Data records:
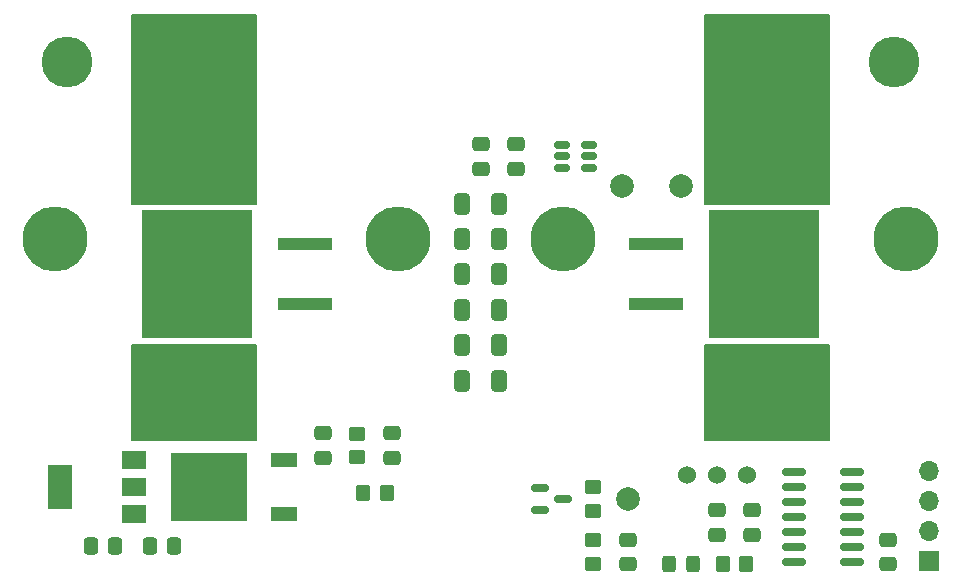
<source format=gbr>
%TF.GenerationSoftware,KiCad,Pcbnew,6.99.0-unknown-c34fb494b1~148~ubuntu20.04.1*%
%TF.CreationDate,2022-06-23T00:09:45+02:00*%
%TF.ProjectId,optimizer,6f707469-6d69-47a6-9572-2e6b69636164,rev?*%
%TF.SameCoordinates,Original*%
%TF.FileFunction,Soldermask,Top*%
%TF.FilePolarity,Negative*%
%FSLAX46Y46*%
G04 Gerber Fmt 4.6, Leading zero omitted, Abs format (unit mm)*
G04 Created by KiCad (PCBNEW 6.99.0-unknown-c34fb494b1~148~ubuntu20.04.1) date 2022-06-23 00:09:45*
%MOMM*%
%LPD*%
G01*
G04 APERTURE LIST*
G04 Aperture macros list*
%AMRoundRect*
0 Rectangle with rounded corners*
0 $1 Rounding radius*
0 $2 $3 $4 $5 $6 $7 $8 $9 X,Y pos of 4 corners*
0 Add a 4 corners polygon primitive as box body*
4,1,4,$2,$3,$4,$5,$6,$7,$8,$9,$2,$3,0*
0 Add four circle primitives for the rounded corners*
1,1,$1+$1,$2,$3*
1,1,$1+$1,$4,$5*
1,1,$1+$1,$6,$7*
1,1,$1+$1,$8,$9*
0 Add four rect primitives between the rounded corners*
20,1,$1+$1,$2,$3,$4,$5,0*
20,1,$1+$1,$4,$5,$6,$7,0*
20,1,$1+$1,$6,$7,$8,$9,0*
20,1,$1+$1,$8,$9,$2,$3,0*%
G04 Aperture macros list end*
%ADD10C,0.150000*%
%ADD11RoundRect,0.150000X-0.512500X-0.150000X0.512500X-0.150000X0.512500X0.150000X-0.512500X0.150000X0*%
%ADD12C,4.300000*%
%ADD13RoundRect,0.250000X0.412500X0.650000X-0.412500X0.650000X-0.412500X-0.650000X0.412500X-0.650000X0*%
%ADD14RoundRect,0.250000X0.475000X-0.337500X0.475000X0.337500X-0.475000X0.337500X-0.475000X-0.337500X0*%
%ADD15RoundRect,0.250000X0.450000X-0.350000X0.450000X0.350000X-0.450000X0.350000X-0.450000X-0.350000X0*%
%ADD16R,4.600000X1.100000*%
%ADD17R,9.400000X10.800000*%
%ADD18RoundRect,0.250000X0.350000X0.450000X-0.350000X0.450000X-0.350000X-0.450000X0.350000X-0.450000X0*%
%ADD19C,5.500000*%
%ADD20RoundRect,0.250000X-0.475000X0.337500X-0.475000X-0.337500X0.475000X-0.337500X0.475000X0.337500X0*%
%ADD21RoundRect,0.250000X-0.325000X-0.450000X0.325000X-0.450000X0.325000X0.450000X-0.325000X0.450000X0*%
%ADD22C,1.524000*%
%ADD23RoundRect,0.250000X-0.337500X-0.475000X0.337500X-0.475000X0.337500X0.475000X-0.337500X0.475000X0*%
%ADD24R,2.200000X1.200000*%
%ADD25R,6.400000X5.800000*%
%ADD26C,2.000000*%
%ADD27RoundRect,0.250000X0.337500X0.475000X-0.337500X0.475000X-0.337500X-0.475000X0.337500X-0.475000X0*%
%ADD28RoundRect,0.150000X-0.587500X-0.150000X0.587500X-0.150000X0.587500X0.150000X-0.587500X0.150000X0*%
%ADD29RoundRect,0.150000X0.825000X0.150000X-0.825000X0.150000X-0.825000X-0.150000X0.825000X-0.150000X0*%
%ADD30R,2.000000X1.500000*%
%ADD31R,2.000000X3.800000*%
%ADD32RoundRect,0.250000X-0.450000X0.350000X-0.450000X-0.350000X0.450000X-0.350000X0.450000X0.350000X0*%
%ADD33R,1.700000X1.700000*%
%ADD34O,1.700000X1.700000*%
G04 APERTURE END LIST*
D10*
G36*
X185500000Y-132000000D02*
G01*
X175000000Y-132000000D01*
X175000000Y-124000000D01*
X185500000Y-124000000D01*
X185500000Y-132000000D01*
G37*
X185500000Y-132000000D02*
X175000000Y-132000000D01*
X175000000Y-124000000D01*
X185500000Y-124000000D01*
X185500000Y-132000000D01*
G36*
X185500000Y-112000000D02*
G01*
X175000000Y-112000000D01*
X175000000Y-96000000D01*
X185500000Y-96000000D01*
X185500000Y-112000000D01*
G37*
X185500000Y-112000000D02*
X175000000Y-112000000D01*
X175000000Y-96000000D01*
X185500000Y-96000000D01*
X185500000Y-112000000D01*
G36*
X137000000Y-132000000D02*
G01*
X126500000Y-132000000D01*
X126500000Y-124000000D01*
X137000000Y-124000000D01*
X137000000Y-132000000D01*
G37*
X137000000Y-132000000D02*
X126500000Y-132000000D01*
X126500000Y-124000000D01*
X137000000Y-124000000D01*
X137000000Y-132000000D01*
G36*
X137000000Y-112000000D02*
G01*
X126500000Y-112000000D01*
X126500000Y-96000000D01*
X137000000Y-96000000D01*
X137000000Y-112000000D01*
G37*
X137000000Y-112000000D02*
X126500000Y-112000000D01*
X126500000Y-96000000D01*
X137000000Y-96000000D01*
X137000000Y-112000000D01*
D11*
%TO.C,U4*%
X162862500Y-107050000D03*
X162862500Y-108000000D03*
X162862500Y-108950000D03*
X165137500Y-108950000D03*
X165137500Y-108000000D03*
X165137500Y-107050000D03*
%TD*%
D12*
%TO.C,H1*%
X121000000Y-100000000D03*
%TD*%
D13*
%TO.C,C8*%
X157562500Y-112000000D03*
X154437500Y-112000000D03*
%TD*%
D12*
%TO.C,H2*%
X191000000Y-100000000D03*
%TD*%
D14*
%TO.C,C1*%
X179000000Y-140037500D03*
X179000000Y-137962500D03*
%TD*%
D13*
%TO.C,C10*%
X157562500Y-118000000D03*
X154437500Y-118000000D03*
%TD*%
D15*
%TO.C,R3*%
X145537500Y-133500000D03*
X145537500Y-131500000D03*
%TD*%
D14*
%TO.C,C3*%
X148537500Y-133537500D03*
X148537500Y-131462500D03*
%TD*%
%TO.C,C4*%
X176000000Y-140037500D03*
X176000000Y-137962500D03*
%TD*%
D16*
%TO.C,D2*%
X141149999Y-115459999D03*
D17*
X131999999Y-117999999D03*
D16*
X141149999Y-120539999D03*
%TD*%
D13*
%TO.C,C12*%
X157562500Y-124000000D03*
X154437500Y-124000000D03*
%TD*%
D18*
%TO.C,R2*%
X148037500Y-136500000D03*
X146037500Y-136500000D03*
%TD*%
D14*
%TO.C,C7*%
X190500000Y-142537500D03*
X190500000Y-140462500D03*
%TD*%
D18*
%TO.C,R1*%
X178500000Y-142500000D03*
X176500000Y-142500000D03*
%TD*%
D19*
%TO.C,J2*%
X120000000Y-115000000D03*
%TD*%
D20*
%TO.C,C16*%
X168500000Y-140462500D03*
X168500000Y-142537500D03*
%TD*%
D21*
%TO.C,D1*%
X171975000Y-142500000D03*
X174025000Y-142500000D03*
%TD*%
D22*
%TO.C,X1*%
X178540000Y-135000000D03*
X176000000Y-135000000D03*
X173460000Y-135000000D03*
%TD*%
D23*
%TO.C,C6*%
X123000000Y-141000000D03*
X125075000Y-141000000D03*
%TD*%
D24*
%TO.C,U1*%
X139337499Y-138279999D03*
D25*
X133037499Y-135999999D03*
D24*
X139337499Y-133719999D03*
%TD*%
D14*
%TO.C,C2*%
X142637500Y-133537500D03*
X142637500Y-131462500D03*
%TD*%
D19*
%TO.C,J1*%
X149000000Y-115000000D03*
%TD*%
D20*
%TO.C,C15*%
X156000000Y-106962500D03*
X156000000Y-109037500D03*
%TD*%
D26*
%TO.C,TP2*%
X173000000Y-110500000D03*
%TD*%
D13*
%TO.C,C9*%
X157562500Y-115000000D03*
X154437500Y-115000000D03*
%TD*%
D27*
%TO.C,C5*%
X130075000Y-141000000D03*
X128000000Y-141000000D03*
%TD*%
D28*
%TO.C,D3*%
X161062500Y-136050000D03*
X161062500Y-137950000D03*
X162937500Y-137000000D03*
%TD*%
D13*
%TO.C,C13*%
X157562500Y-127000000D03*
X154437500Y-127000000D03*
%TD*%
D20*
%TO.C,C14*%
X159000000Y-106962500D03*
X159000000Y-109037500D03*
%TD*%
D26*
%TO.C,TP3*%
X168500000Y-137000000D03*
%TD*%
D29*
%TO.C,U3*%
X187475000Y-142310000D03*
X187475000Y-141040000D03*
X187475000Y-139770000D03*
X187475000Y-138500000D03*
X187475000Y-137230000D03*
X187475000Y-135960000D03*
X187475000Y-134690000D03*
X182525000Y-134690000D03*
X182525000Y-135960000D03*
X182525000Y-137230000D03*
X182525000Y-138500000D03*
X182525000Y-139770000D03*
X182525000Y-141040000D03*
X182525000Y-142310000D03*
%TD*%
D16*
%TO.C,Q1*%
X170849999Y-115459999D03*
D17*
X179999999Y-117999999D03*
D16*
X170849999Y-120539999D03*
%TD*%
D13*
%TO.C,C11*%
X157562500Y-121000000D03*
X154437500Y-121000000D03*
%TD*%
D30*
%TO.C,U2*%
X126687499Y-138299999D03*
X126687499Y-135999999D03*
D31*
X120387499Y-135999999D03*
D30*
X126687499Y-133699999D03*
%TD*%
D32*
%TO.C,R5*%
X165500000Y-140500000D03*
X165500000Y-142500000D03*
%TD*%
D19*
%TO.C,J4*%
X192000000Y-115000000D03*
%TD*%
D32*
%TO.C,R4*%
X165500000Y-136000000D03*
X165500000Y-138000000D03*
%TD*%
D33*
%TO.C,J5*%
X193999999Y-142299999D03*
D34*
X193999999Y-139759999D03*
X193999999Y-137219999D03*
X193999999Y-134679999D03*
%TD*%
D26*
%TO.C,TP1*%
X168000000Y-110500000D03*
%TD*%
D19*
%TO.C,J3*%
X163000000Y-115000000D03*
%TD*%
M02*

</source>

### TASK DIRECTIONS
Give back, word for word, the lines from the one with "X168000000Y-110500000D03*" through the last line of the entries, both included, and no other line.

### ANSWER SECTION
X168000000Y-110500000D03*
%TD*%
D19*
%TO.C,J3*%
X163000000Y-115000000D03*
%TD*%
M02*

</source>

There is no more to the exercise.